John Newton & the Storm that Changed His Life
John Newton was born in 1725 to a religious family. At seven his mother died, leaving him a few years of education until his naval life began at 11. He rose to be a slave master on a Jamaican plantation by the age of 18, before entering naval service unwillingly through being ‘pressed’. After attempts of desertion, Newton was exchanged to a slave ship bound for Africa, from which he would be rescued by an old friend in 1748.
Whilst returning to England, the ship he was on suffered through a terrible storm. Fearing for his life, Newton prayed for safety and deliverance, and they made it through the storm. This experience jump-started John on his path to Evangelical Christianity.
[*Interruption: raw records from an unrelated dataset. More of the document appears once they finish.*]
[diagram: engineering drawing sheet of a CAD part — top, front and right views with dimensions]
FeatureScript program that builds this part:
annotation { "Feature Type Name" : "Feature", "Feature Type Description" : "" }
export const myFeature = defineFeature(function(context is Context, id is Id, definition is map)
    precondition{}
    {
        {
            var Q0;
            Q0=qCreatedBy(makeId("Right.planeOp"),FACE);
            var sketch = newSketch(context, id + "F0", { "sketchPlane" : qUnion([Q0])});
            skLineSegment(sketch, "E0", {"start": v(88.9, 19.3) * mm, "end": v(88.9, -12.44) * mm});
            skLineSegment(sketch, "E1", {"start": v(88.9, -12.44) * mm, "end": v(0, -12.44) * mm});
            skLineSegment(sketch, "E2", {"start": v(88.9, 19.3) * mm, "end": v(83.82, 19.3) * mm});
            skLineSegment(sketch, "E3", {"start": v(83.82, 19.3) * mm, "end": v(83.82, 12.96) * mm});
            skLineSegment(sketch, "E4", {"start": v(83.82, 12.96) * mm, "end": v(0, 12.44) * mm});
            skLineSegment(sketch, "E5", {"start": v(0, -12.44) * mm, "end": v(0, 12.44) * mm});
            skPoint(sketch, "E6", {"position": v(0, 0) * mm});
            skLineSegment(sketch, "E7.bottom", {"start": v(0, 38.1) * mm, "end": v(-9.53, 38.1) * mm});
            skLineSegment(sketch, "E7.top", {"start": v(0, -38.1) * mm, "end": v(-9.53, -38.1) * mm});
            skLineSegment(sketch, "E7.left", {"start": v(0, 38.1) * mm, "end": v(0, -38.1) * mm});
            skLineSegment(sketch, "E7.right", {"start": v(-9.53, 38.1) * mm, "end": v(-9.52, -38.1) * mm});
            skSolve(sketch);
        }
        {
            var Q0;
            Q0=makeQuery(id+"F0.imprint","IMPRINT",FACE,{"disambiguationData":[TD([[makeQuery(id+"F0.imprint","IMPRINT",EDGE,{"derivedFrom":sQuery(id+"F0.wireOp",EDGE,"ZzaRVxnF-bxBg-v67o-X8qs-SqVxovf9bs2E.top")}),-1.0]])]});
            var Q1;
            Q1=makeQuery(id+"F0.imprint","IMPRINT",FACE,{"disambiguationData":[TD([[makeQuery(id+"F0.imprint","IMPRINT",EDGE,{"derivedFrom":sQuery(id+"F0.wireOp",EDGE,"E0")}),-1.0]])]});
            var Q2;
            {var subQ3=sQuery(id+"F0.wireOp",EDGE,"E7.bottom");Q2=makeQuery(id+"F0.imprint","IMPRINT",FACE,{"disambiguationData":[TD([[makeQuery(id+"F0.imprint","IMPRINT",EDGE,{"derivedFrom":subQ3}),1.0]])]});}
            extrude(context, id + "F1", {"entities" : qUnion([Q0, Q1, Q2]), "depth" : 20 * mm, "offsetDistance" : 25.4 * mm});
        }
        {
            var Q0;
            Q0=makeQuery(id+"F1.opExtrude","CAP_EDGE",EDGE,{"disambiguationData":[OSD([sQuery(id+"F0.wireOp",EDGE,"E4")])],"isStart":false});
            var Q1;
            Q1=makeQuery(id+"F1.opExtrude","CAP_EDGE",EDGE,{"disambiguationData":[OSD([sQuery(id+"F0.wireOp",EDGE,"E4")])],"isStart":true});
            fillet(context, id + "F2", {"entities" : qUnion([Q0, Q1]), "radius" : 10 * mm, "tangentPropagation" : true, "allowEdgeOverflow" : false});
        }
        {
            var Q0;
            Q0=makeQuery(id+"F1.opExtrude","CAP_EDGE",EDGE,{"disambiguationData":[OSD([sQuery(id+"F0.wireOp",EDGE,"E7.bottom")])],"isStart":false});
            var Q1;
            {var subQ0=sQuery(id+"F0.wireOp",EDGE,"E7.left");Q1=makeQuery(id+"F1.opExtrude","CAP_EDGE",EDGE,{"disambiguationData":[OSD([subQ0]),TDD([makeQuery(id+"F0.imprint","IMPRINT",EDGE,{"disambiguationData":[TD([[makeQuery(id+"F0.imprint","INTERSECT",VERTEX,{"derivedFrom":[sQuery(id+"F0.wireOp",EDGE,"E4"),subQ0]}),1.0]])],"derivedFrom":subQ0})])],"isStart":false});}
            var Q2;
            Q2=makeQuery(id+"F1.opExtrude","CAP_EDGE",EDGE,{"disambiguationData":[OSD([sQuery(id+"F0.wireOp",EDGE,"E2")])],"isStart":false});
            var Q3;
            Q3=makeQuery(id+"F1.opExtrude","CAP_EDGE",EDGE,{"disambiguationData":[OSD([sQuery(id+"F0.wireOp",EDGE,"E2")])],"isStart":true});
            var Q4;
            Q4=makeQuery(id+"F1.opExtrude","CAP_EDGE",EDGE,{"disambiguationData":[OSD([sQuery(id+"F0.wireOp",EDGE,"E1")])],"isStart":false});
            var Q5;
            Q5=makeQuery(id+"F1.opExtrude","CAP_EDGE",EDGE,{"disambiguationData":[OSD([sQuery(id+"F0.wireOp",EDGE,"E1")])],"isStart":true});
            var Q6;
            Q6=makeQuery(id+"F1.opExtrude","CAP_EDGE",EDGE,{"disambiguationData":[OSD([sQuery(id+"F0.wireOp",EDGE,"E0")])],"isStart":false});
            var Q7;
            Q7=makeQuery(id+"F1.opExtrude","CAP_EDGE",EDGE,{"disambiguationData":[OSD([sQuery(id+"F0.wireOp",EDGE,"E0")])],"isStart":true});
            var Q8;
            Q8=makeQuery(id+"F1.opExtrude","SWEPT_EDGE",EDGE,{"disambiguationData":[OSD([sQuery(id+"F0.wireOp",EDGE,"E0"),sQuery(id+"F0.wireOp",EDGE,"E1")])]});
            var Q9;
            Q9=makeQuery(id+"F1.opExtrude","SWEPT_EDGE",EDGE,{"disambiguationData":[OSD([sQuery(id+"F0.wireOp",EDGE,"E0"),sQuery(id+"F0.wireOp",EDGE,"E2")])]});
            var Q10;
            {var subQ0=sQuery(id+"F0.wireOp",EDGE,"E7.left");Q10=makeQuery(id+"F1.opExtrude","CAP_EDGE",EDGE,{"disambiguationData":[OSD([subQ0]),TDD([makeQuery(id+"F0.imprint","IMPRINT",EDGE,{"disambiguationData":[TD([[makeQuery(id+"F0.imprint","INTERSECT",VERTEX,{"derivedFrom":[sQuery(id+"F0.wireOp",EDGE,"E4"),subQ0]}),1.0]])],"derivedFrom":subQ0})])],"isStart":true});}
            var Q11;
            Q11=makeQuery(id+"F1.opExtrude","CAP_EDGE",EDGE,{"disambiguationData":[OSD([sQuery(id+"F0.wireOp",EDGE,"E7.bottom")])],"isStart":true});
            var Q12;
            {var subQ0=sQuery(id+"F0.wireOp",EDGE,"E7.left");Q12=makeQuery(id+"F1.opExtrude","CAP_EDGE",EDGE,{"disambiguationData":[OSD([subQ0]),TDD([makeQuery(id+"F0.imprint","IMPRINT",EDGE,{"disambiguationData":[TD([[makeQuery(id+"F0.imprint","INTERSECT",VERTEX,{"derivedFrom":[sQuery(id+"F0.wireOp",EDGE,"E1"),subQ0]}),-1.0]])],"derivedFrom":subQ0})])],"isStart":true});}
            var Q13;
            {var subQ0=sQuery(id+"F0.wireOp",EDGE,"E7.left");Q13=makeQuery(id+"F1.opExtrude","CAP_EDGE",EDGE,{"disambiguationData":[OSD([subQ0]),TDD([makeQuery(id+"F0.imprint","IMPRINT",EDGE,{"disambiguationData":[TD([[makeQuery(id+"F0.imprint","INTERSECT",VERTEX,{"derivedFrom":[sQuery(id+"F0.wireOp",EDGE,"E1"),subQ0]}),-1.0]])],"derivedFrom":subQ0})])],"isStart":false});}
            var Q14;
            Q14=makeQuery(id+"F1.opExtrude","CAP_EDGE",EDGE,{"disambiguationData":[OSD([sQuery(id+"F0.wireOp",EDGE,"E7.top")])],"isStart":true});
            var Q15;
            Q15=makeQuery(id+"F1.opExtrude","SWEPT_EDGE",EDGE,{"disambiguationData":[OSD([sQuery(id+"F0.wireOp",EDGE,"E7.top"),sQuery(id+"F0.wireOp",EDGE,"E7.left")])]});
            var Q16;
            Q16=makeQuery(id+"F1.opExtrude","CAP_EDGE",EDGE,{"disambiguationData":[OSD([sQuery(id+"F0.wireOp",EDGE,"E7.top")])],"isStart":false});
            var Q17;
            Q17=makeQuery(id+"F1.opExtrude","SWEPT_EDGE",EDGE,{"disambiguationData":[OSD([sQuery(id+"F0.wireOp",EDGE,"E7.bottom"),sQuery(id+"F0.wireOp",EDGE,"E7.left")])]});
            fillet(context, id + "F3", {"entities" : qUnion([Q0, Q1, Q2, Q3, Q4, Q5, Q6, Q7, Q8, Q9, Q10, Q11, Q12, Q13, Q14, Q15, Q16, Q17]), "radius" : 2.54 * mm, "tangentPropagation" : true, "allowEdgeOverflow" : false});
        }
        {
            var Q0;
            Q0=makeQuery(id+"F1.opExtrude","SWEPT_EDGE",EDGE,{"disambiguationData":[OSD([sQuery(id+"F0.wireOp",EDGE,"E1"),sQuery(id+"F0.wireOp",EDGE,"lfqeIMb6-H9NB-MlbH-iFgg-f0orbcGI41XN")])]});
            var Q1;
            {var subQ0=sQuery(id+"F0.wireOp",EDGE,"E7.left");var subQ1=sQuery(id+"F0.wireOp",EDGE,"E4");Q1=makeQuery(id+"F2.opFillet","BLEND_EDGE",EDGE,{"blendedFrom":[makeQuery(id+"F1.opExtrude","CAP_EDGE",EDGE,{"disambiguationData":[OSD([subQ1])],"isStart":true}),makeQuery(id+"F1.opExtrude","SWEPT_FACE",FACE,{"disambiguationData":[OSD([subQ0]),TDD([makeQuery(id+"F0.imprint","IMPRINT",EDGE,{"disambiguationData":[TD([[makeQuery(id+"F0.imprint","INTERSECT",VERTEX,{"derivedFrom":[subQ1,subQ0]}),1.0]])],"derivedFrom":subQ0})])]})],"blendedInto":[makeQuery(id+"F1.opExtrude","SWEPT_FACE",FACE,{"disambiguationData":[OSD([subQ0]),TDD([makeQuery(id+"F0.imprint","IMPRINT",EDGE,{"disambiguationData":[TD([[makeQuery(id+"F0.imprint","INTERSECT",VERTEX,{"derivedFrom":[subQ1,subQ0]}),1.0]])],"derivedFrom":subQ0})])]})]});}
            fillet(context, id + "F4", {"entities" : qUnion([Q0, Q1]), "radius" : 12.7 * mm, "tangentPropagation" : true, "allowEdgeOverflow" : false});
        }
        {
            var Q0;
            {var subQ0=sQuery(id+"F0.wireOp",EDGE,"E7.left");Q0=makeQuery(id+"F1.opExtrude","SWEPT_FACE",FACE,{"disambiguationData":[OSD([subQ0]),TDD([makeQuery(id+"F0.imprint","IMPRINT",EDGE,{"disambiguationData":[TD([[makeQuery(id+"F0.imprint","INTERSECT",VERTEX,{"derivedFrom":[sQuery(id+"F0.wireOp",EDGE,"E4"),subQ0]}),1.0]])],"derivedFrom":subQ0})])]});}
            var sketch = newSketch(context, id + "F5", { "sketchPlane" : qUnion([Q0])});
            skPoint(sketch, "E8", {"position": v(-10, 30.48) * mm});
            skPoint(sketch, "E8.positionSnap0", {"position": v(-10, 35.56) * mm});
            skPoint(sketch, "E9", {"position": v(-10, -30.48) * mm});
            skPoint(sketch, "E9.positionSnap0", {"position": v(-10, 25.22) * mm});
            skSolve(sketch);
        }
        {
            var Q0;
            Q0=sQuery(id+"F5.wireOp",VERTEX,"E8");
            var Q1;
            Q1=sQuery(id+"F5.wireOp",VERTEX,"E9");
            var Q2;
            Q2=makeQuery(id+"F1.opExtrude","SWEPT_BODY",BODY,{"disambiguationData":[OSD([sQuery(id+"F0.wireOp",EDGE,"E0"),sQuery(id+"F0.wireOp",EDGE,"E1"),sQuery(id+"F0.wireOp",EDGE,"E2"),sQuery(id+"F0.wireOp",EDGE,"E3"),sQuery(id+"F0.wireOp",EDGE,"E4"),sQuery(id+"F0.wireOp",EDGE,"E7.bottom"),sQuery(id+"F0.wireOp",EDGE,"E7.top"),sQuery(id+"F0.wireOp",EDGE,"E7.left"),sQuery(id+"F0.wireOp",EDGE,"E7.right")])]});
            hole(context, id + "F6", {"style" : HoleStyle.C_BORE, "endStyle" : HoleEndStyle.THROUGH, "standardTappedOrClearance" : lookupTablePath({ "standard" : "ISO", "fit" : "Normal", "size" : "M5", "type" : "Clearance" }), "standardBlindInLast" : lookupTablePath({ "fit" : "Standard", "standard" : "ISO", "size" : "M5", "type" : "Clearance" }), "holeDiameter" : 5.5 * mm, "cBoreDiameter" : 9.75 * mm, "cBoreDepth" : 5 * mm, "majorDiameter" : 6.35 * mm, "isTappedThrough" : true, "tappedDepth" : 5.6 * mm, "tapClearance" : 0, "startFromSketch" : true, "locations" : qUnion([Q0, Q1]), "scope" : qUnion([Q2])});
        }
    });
By 1764, at the age of 39, Newton had turned to preaching with the Anglican Priesthood, based in Olney, Buckinghamshire. It was said about him that he showed respect and compassion towards all. Around this time, a volume of hymns had been produced with Newton’s assistance by William Cowper, an Abolitionist Poet; one of these Hymns was the now iconic Amazing Grace.
Later in his life, Newton had begun to look back with shame on the slave trade he had participated in, and moved towards using his words to assist the Abolitionist movement. By mid-1807, Newton was still alive to hear of the Abolition of the slave trade and “rejoiced to hear the wonderful news.” John Newton died on 21st December 1807.